The Groupe Plein Air Terrebonne (GPAT) is a not for profit ski resort based in Terrebonne, Quebec. It is accredited by the Quebec Association of Ski Resorts (Association des stations de ski du Québec) and has received numerous awards recognizing the quality of its facilities and snow school. Apart from being a ski resort, the organization also holds summer and winter day camps and organizes mountain biking competitions. A secondary site near the Rivière des Mille Îles allows rental of aquatic equipment for activities such as kayaking, canoeing, Rabaska, and stand up paddleboarding. Part of their mission is to promote health and physical activity within the community by organizing activities on its various sites in Terrebonne, Quebec.

==Côte Boisée==
The GPAT's primary site is known as the Côte Boisée. This is where the ski resort and snow school are located. Mountain biking facilities are also present on this site for training and competitions during the summer months.

==TransTerrebonne==
The TransTerrebonne is a series of paths used for bicycle rides, walking, and jogging during the warmer months. During the winter, the paths are used for walking, snowshoeing, and cross-country skiing. The GPAT ensures the maintenance of these two dozen kilometers of paths through the woods with one of its specially built groomers.
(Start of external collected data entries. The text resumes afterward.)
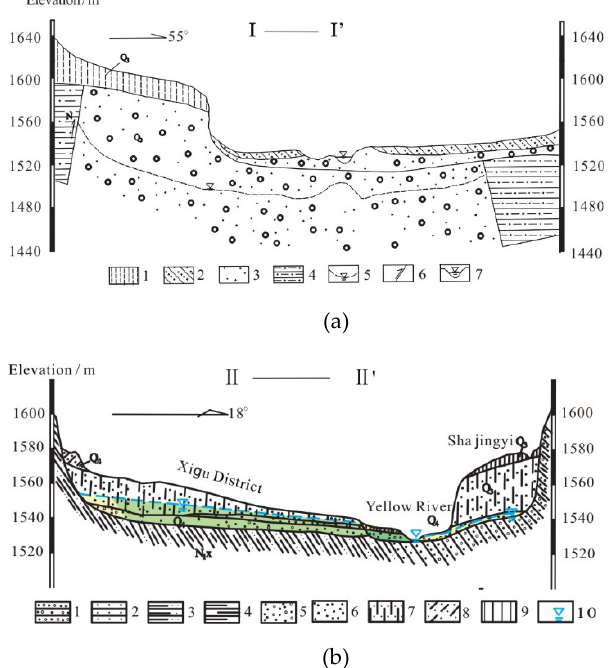
Figure 2. Hydrogeological profile of the study area. ( a ) Hydrogeological profile of the study area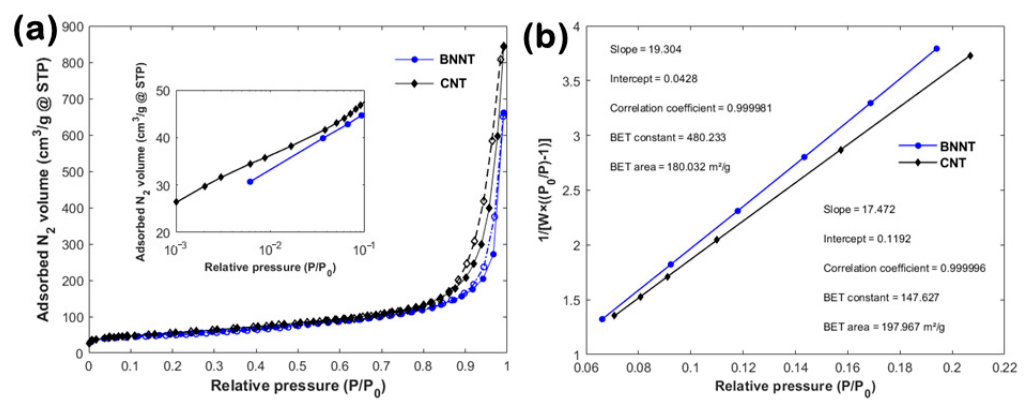
Figure 6. ( a ) N 2 adsorption (solid symbols) and desorption (open symbols) isotherms recorded at − 196 ◦ C for the BNNTs and CNTs; the inset shows the N 2 adsorption behavior at the lower relative pressures ( P / P 0 < 10 − 1 ) using a logarithmic scale and ( b ) linear multi-point BET plots calculated at the relative pressure range 0.06 < P / P 0 <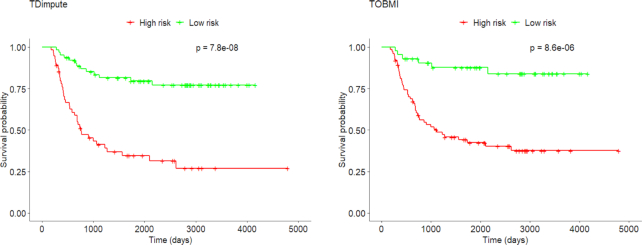
Kaplan-Meier plot for the 2 clusters obtained from the Wilms tumor dataset imputed by TDimpute and TOBMI, respectively. Censored data are marked with a small vertical bar in the graph.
Some winter enthusiasts also use fat bikes in some of these trails.

==Mountain biking==
In 2016, the GPAT, in collaboration with the city of Terrebonne, hosted the mountain biking competitions as part of the Jeux du Québec (Quebec provincial games).

==Parc de la Rivière==
The GPAT has a secondary site near the Rivière des Mille Îles where nautical activities are practiced during the summer months. There is also the opportunity to explore aquatic fauna and flora through various observation paths. Part of the site is dedicated to the practice of disc golf and bow and arrow.

==Awards==
In 2016, the GPAT was awarded the trophy from the Gala Vision in the category Nonprofit organization.